= Advance and secure =

Video game mode

Advance and secure often just AAS is player versus player team based game mode used in a few hardcore, tactical and milsim first-person shooter games. Players on opposing teams try to capture certain predefined points of interest in a game environment in a certain preset order.

== Basic concept ==
Players in both teams have to capture a number of bases or zones. The winning team is the one that has most bases under control when the time or tickets runs out.

== History ==
Advance and secure was first introduced in the game Joint Operations: Typhoon Rising. While advance and secure is somewhat similar to Battlefield game series Conquest game mode, it does naturally promote more teamwork and strategy compared to Battlefields more open ended Conquest mode. The original Joint Operations: Typhoon Rising AAS mode also shares some similarities with Team Fortress Classic Control Point game mode.

== Structure in different games ==

=== ArmA ===
The ArmA community has modded a Joint Operations style AAS game mode since ArmA I.

=== Joint Operations: Typhoon Rising ===
In advance and secure mode in Joint Operations: Typhoon Rising and its expansion titled Joint Operations: Escalation the AAS game mode is the same.

It is based on round capturing zones which can vary in size individually from tiny only few square meters to big 0,95 square kilometers in size, from meters in diameter to hundreds of meters in diameter depending the map designers decisions.
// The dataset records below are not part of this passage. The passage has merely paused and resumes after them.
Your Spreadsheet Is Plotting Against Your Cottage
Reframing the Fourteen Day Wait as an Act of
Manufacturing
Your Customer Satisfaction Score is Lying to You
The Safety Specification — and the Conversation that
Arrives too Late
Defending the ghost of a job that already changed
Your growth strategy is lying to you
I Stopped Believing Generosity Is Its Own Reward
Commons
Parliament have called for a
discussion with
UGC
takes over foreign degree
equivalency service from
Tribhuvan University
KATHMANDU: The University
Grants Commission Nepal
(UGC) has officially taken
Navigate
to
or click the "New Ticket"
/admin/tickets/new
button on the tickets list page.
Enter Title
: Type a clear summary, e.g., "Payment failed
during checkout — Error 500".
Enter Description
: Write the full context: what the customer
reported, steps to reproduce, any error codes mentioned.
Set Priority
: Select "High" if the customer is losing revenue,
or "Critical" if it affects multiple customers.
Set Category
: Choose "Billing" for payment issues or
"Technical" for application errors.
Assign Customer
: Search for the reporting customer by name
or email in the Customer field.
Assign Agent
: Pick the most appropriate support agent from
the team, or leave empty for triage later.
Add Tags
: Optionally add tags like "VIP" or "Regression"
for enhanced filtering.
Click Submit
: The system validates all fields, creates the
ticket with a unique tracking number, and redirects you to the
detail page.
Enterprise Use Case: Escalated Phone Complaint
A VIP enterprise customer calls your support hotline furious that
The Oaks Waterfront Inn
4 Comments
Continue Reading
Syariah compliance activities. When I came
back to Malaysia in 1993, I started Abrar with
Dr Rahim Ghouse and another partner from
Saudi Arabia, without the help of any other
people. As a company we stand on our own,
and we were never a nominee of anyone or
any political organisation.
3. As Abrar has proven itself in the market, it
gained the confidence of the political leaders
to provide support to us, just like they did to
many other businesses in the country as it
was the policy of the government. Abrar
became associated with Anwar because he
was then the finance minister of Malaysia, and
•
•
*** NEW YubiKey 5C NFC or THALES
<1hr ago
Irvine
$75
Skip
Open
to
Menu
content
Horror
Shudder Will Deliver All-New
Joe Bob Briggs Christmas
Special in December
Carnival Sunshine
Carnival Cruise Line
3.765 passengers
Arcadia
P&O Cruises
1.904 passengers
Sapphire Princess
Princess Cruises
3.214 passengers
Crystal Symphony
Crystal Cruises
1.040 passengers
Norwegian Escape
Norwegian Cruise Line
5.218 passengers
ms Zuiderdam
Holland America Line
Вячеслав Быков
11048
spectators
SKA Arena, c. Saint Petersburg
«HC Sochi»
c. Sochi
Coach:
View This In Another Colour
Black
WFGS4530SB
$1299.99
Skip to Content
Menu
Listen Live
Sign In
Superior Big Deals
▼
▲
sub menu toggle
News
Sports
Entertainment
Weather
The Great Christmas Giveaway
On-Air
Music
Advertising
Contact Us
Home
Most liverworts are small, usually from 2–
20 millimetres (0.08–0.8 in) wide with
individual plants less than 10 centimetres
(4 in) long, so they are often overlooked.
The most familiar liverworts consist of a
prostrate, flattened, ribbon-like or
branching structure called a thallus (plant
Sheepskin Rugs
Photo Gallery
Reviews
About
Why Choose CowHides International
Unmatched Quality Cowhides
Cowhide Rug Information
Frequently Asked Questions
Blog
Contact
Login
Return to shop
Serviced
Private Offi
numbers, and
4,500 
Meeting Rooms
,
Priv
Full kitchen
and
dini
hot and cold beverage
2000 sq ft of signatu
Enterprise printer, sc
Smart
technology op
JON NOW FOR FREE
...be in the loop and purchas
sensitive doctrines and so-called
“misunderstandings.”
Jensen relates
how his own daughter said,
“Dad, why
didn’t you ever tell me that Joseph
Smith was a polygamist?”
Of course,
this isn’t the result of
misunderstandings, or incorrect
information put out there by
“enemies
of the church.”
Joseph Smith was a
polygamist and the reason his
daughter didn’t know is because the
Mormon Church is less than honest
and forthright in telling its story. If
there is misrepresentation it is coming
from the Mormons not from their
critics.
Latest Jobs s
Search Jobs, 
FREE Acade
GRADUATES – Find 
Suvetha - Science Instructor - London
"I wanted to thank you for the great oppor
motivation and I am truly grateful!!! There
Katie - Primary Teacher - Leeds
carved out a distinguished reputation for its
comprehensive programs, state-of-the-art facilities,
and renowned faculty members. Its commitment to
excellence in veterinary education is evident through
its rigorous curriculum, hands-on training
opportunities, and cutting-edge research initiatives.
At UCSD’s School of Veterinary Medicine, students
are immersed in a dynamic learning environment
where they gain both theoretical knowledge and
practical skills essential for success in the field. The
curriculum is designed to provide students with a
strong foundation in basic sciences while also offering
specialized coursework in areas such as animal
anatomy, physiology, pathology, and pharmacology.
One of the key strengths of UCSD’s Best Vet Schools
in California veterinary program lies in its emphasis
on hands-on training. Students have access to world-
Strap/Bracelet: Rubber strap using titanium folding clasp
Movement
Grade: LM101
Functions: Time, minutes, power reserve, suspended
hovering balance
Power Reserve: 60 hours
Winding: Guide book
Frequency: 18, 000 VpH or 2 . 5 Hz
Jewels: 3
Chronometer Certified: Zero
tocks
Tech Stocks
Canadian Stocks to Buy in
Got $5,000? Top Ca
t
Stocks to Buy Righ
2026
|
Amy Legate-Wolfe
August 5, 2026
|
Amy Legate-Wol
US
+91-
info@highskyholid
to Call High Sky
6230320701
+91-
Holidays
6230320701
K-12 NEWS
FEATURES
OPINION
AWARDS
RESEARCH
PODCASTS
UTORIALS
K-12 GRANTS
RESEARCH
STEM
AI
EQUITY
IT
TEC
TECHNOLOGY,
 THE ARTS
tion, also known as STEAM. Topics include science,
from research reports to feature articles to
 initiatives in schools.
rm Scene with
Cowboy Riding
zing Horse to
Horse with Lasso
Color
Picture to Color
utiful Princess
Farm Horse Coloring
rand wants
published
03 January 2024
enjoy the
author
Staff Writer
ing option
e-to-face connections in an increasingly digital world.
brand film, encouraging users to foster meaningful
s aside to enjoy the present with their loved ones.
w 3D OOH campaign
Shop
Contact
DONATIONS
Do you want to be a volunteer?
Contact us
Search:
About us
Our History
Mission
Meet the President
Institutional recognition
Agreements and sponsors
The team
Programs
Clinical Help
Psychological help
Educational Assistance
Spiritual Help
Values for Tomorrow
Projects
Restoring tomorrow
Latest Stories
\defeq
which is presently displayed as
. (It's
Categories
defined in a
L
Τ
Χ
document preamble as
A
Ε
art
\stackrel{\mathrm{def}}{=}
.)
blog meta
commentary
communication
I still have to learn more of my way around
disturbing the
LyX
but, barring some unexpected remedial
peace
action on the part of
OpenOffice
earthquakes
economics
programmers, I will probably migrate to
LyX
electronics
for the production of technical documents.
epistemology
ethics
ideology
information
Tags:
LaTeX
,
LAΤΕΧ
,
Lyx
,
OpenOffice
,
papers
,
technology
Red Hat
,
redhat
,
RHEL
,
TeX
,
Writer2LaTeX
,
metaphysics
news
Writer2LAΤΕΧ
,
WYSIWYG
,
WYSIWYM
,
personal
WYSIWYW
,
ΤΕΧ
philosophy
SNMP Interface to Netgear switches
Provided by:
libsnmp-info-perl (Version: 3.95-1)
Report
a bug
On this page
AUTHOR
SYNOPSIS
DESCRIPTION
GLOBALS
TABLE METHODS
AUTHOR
In the middle of each zone is spawn point, where players can spawn if the zone is controlled by own team in other words is fully captured (From game, Joint Operations: Typhoon Rising / Escalation).

The capturing zones can overlap and form sectors where one player can affect several zones simultaneously making such sectors strategically valuable, this overlapping is seen in some stock maps.

=== Project Reality:BF2 ===
Community made Project Reality modification for Battlefield 2 have its own modified version of advance and secure game mode. It uses the same basic idea of predefined capturing order, but instead of capturing bases, a player captures zones since the size of zones are normally big from 100 meters to 300 meters in radius. This forces a player to control an area before capturing the flag instead of just controlling a single building. One difference is that part of the zones can be randomly chosen at the start of the round, which add replay value to maps. Major difference to Joint Operations AAS mode is that the zone doesn't have rigid spawn point middle of the zone, instead the spawn points are player deployable assets.